> **How to complete this task**
Extend the news article about Kenyan companies operating in South Sudan by writing what follows its final sentence.

> **Supplied text**
== Segment start ==

Friday October 14 2016
performance

Multinationals that are operating in East Africa are already reaping the fruits of expansion to neighbouring markets. FOTOSEARCH

The decision by Kenya's KCB Bank to scale down its operations in South Sudan following the flare up of hostilities in July has brought into focus the challenges that regional multinationals face in their quest to operate around the region.

“In view of the deteriorating security situation in South Sudan, KCB Bank South Sudan has taken steps to reduce its bank operations accordingly,” said Samuel Makome, KCB Group chief operating officer.

The decision came just months after employees of the subsidiary went on strike demanding better pay.

Other Kenyan companies operating in South Sudan, including Equity Bank and Co-operative Bank, were hit by major losses following the devaluation of the country’s currency last December.

== Segment end ==

> **Material provided**
== Segment start ==

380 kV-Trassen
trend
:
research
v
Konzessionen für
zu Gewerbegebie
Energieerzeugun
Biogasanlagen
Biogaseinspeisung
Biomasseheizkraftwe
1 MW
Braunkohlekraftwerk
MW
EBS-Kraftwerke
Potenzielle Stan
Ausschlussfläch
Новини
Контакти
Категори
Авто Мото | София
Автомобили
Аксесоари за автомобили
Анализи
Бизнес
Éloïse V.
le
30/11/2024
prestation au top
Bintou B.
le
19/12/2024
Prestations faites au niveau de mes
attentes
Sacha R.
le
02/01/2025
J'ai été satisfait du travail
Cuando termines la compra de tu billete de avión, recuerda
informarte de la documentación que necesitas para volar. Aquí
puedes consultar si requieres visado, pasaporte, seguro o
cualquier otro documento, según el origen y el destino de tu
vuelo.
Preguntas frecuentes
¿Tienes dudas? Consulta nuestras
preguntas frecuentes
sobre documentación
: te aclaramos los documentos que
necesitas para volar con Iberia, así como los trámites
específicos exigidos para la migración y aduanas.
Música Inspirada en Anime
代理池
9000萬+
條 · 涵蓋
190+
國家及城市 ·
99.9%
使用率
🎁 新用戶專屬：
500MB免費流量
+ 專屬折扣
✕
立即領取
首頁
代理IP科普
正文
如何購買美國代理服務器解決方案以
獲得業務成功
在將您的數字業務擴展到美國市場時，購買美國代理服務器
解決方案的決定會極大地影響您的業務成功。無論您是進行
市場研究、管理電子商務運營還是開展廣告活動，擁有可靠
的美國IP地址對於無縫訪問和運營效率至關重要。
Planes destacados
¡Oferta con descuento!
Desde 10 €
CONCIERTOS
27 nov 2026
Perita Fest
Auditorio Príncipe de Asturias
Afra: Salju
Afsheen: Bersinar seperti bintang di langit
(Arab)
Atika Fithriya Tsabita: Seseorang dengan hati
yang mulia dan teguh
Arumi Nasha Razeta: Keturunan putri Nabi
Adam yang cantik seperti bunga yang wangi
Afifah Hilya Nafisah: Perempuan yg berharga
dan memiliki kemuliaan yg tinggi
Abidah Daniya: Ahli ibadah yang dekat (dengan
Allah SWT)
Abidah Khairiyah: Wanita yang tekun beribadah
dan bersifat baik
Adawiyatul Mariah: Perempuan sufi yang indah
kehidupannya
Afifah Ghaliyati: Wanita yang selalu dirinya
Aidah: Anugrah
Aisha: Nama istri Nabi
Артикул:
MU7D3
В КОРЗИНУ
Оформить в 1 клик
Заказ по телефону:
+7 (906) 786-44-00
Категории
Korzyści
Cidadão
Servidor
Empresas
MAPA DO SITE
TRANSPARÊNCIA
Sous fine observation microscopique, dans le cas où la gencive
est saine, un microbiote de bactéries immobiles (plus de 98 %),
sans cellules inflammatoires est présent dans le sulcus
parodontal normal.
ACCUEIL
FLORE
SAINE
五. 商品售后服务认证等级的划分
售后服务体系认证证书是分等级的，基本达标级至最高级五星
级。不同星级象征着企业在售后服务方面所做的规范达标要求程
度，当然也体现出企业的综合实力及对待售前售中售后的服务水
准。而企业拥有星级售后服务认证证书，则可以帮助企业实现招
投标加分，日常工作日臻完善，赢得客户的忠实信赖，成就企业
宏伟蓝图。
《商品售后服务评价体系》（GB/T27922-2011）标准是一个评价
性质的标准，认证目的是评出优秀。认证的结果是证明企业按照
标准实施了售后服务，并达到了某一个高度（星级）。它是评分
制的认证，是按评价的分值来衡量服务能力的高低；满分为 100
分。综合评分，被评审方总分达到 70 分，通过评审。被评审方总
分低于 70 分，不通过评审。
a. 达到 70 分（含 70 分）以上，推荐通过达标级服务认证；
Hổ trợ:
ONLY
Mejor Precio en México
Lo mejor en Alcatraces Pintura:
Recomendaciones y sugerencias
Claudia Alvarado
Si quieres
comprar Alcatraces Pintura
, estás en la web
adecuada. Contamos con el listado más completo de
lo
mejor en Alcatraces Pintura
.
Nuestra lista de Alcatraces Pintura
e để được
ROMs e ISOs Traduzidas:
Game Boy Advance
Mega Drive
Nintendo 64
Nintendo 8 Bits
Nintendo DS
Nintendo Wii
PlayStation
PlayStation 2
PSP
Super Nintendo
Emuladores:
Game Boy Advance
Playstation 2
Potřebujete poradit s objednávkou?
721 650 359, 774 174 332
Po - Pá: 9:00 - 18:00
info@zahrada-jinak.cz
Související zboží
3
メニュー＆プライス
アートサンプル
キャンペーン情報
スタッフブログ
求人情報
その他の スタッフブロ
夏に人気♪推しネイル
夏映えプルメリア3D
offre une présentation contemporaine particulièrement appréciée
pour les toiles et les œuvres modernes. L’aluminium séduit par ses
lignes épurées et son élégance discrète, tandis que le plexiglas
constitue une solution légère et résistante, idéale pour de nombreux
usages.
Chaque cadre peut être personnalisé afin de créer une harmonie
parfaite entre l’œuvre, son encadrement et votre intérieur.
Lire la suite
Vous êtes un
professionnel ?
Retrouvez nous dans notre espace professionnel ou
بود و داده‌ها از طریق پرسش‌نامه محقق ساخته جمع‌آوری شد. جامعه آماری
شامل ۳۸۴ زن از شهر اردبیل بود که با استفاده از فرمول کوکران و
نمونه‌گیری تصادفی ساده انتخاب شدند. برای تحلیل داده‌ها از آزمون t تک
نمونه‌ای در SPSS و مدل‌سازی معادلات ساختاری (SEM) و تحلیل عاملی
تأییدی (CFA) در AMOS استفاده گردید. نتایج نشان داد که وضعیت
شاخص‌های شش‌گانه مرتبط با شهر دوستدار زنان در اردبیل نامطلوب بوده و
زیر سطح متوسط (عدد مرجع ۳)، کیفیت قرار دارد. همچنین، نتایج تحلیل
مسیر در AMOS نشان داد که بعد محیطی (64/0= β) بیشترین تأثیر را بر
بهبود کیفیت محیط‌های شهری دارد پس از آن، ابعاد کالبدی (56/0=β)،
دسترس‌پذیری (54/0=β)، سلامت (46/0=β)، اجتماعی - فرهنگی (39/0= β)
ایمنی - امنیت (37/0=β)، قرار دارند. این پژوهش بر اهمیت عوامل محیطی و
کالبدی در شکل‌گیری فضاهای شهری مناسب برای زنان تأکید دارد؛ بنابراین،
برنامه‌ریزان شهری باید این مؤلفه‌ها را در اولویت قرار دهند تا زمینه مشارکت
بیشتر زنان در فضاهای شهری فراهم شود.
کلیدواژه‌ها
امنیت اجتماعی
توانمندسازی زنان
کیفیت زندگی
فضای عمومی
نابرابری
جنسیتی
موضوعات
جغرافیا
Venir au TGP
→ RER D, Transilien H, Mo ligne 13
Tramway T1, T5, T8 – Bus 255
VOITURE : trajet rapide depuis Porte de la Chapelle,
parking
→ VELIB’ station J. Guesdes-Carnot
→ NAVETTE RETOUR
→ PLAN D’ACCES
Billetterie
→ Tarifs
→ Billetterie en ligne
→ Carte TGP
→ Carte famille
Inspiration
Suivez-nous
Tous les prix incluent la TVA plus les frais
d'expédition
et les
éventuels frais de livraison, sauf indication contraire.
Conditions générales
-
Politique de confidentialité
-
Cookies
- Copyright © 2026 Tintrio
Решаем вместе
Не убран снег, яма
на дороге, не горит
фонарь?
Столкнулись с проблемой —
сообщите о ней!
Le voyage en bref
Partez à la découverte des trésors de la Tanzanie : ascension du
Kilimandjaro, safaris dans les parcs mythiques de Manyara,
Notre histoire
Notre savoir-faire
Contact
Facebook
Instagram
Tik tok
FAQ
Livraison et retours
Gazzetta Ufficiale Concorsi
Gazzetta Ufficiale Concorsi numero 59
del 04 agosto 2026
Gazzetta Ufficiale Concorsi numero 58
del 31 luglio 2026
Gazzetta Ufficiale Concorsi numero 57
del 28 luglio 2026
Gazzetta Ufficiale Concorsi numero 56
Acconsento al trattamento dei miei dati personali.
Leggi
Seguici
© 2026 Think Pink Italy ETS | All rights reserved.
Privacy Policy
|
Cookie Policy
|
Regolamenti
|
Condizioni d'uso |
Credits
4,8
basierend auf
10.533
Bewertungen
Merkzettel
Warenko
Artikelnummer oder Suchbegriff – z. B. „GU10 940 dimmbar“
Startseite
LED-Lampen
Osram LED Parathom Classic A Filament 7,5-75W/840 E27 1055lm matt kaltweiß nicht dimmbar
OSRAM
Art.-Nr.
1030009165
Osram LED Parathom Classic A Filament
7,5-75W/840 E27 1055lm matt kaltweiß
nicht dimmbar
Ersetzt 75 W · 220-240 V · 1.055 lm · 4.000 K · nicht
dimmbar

== Segment end ==

> **Answer box**
READ: Kenyan companies count losses from South Sudan war

At least 20 Kenyan companies have subsidiaries around the region. Besides the three banks listed above, there are Commercial Bank of Africa, Britam Holdings, Bidco Oil Refineries, Brookside Dairy, Kenya Airways, Nation Media Group, Royal Media Services, Nakumatt Holdings, ARM Cement, East Africa Portland Cement, Mabati Rolling Mills, Beta Healthcare, and Elgon Kenya, among others.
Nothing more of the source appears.